**ACTION ITEM**
Exactly the lines from the one with "si uses Exchange</div>" to the end of the entries should appear in your answer, retyped word for word.

**EXERCISE DATA**
- Opening Delimiter -
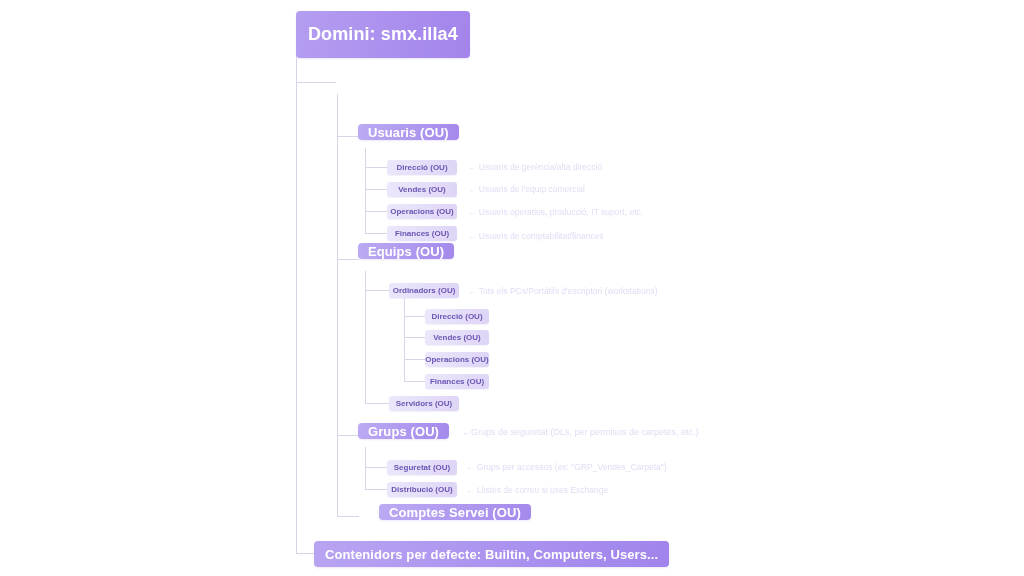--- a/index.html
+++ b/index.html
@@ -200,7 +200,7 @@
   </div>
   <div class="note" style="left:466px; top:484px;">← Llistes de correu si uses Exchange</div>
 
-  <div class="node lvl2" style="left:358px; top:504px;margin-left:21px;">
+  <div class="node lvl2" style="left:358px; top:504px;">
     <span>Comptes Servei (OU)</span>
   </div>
- Closing Delimiter -
**RESULT**
   <div class="note" style="left:466px; top:484px;">← Llistes de correu si uses Exchange</div>
 
-  <div class="node lvl2" style="left:358px; top:504px;margin-left:21px;">
+  <div class="node lvl2" style="left:358px; top:504px;">
     <span>Comptes Servei (OU)</span>
   </div>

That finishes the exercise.